First step towards the Pillar: a European
unemployment insurance scheme?

ed* No. 01/2017 – Chapter 3

 

Following the wish of the EU Commission, the Social Pillar will initially only include Member States in the euro area, but in principle is also open to the other EU countries. The full dimension of gearing the Social Pillar primarily towards the euro area is only revealed when it is placed in a larger context. Then one quickly realises its closeness to the work being done in parallel in Brussels on the European unemployment insurance scheme. This has also been designed for the euro area. It is intended to head off macroeconomic shocks and deepen the principle of European solidarity. It is, therefore, nothing more than a special case of the Pillar.
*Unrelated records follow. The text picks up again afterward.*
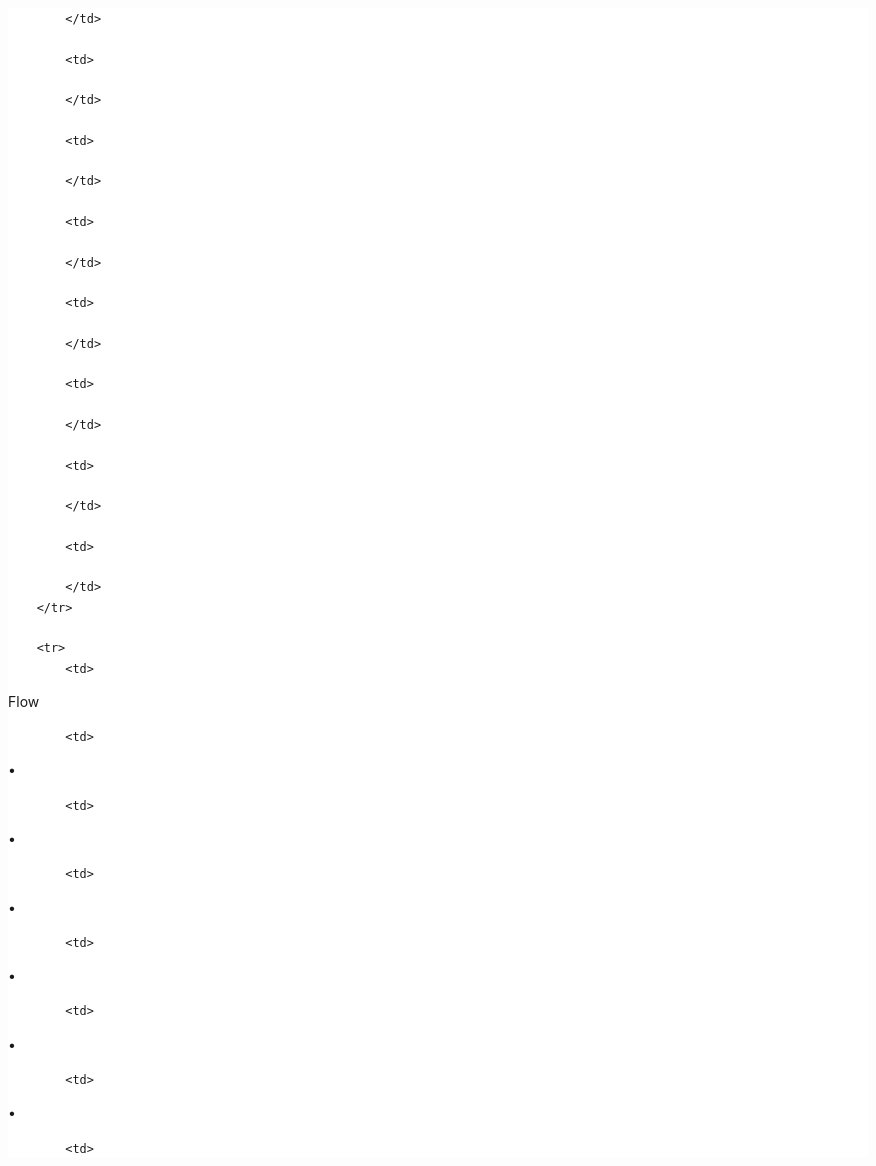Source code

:			</td>

            <td>

			</td>

            <td>

			</td>

            <td>

			</td>

            <td>

			</td>

            <td>

			</td>

            <td>

			</td>

            <td>

			</td>
        </tr>

        <tr>
            <td>
Flow
			</td>

            <td>
•
			</td>

            <td>
•
			</td>

            <td>
•
			</td>

            <td>
•
			</td>

            <td>
•
			</td>

            <td>
•
			</td>

            <td>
It can be seen in the already advanced stage of discussions that it is a model for developing other elements of the Pillar, even if it is perhaps not the first project to be realised in this context. The same reasons for a European (basic) unemployment insurance are being used to justify the “Europeanisation” of other areas of social security. All of these systems have a macroeconomic stabilising function, even if they were not originally intended for this purpose. If you believe that the euro, or the euro area, can be saved with the help of this Europeanisation of unemployment insurance, it makes no sense to limit this process of Europeanisation of unemployment insurance alone. Others will follow.  

 

The Pillar of Social Rights: an instrument for saving the euro area?
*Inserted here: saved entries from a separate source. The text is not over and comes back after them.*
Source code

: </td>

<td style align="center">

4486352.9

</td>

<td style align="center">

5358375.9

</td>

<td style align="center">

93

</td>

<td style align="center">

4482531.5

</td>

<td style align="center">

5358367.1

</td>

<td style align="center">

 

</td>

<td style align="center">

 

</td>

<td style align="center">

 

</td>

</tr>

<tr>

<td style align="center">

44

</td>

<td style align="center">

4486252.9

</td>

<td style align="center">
Both projects, however, will be merged into a single entity via a third: the “Second Phase” of the plan to deepen the economic and monetary union. Its announcement was one of the most important messages of the “Five Presidents’ Report” released in June 20151. This phase will finally drive the convergence process forward, which up until now has been going backwards, by making it “more binding”. It is about nothing less than creating uniform living conditions in the European Union. According to the report, the convergence process would be based on “a set of commonly agreed benchmarks for convergence that could be given a legal nature” and “a set of commonly agreed standards with legal character”. Neither of these would work if there was not also agreeance to “share sovereignty” in the euro area. This is a friendly way of describing a further shift of national competences to European level and thus a departure from the subsidiarity principle.  

European CommissionEU’s five main objectives for the Year 2020

 

The common standards to be created – and not only following the presentation of the Social Pillar – are already explicitly concentrated on labour markets, taxes and the modernisation of social security systems. The Five Presidents’ Report, which is far more explicit than the communication on the Social Pillar, points to Community financing of the agreed social standards.  

 

Therefore, it will certainly not be a coincidence if in spring this year the EU Commission outlines its ideas for the future of the EU and the completion of the Economic and Monetary Union thereby presenting further steps towards a “European Pillar of Social Rights”.